» Aim of the task:
In the copy, include every entry exactly but none of the images.

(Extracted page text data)
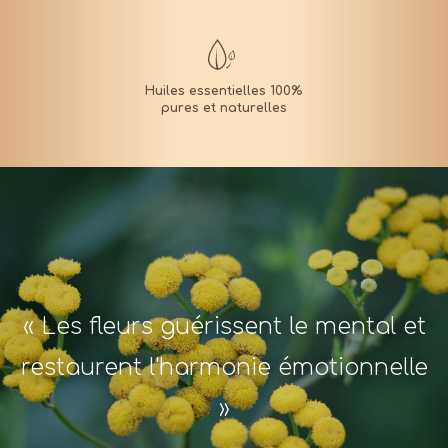
« Les fleurs guérissent le mental et
restaurent l'harmonie émotionnelle
»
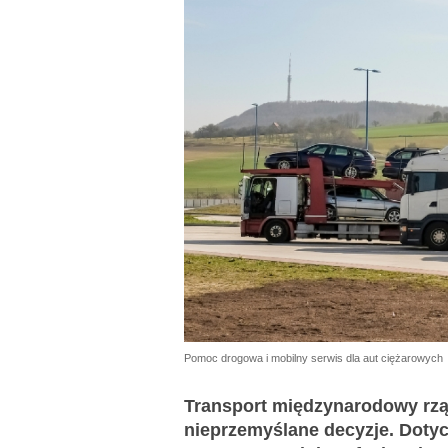
Pomoc drogowa i mobilny serwis dla aut ciężarowych
Transport międzynarodowy rząd
nieprzemyślane decyzje. Dotyc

» Written response:
« Les fleurs guérissent le mental et
restaurent l'harmonie émotionnelle
»
Pomoc drogowa i mobilny serwis dla aut ciężarowych
Transport międzynarodowy rząd
nieprzemyślane decyzje. Dotyc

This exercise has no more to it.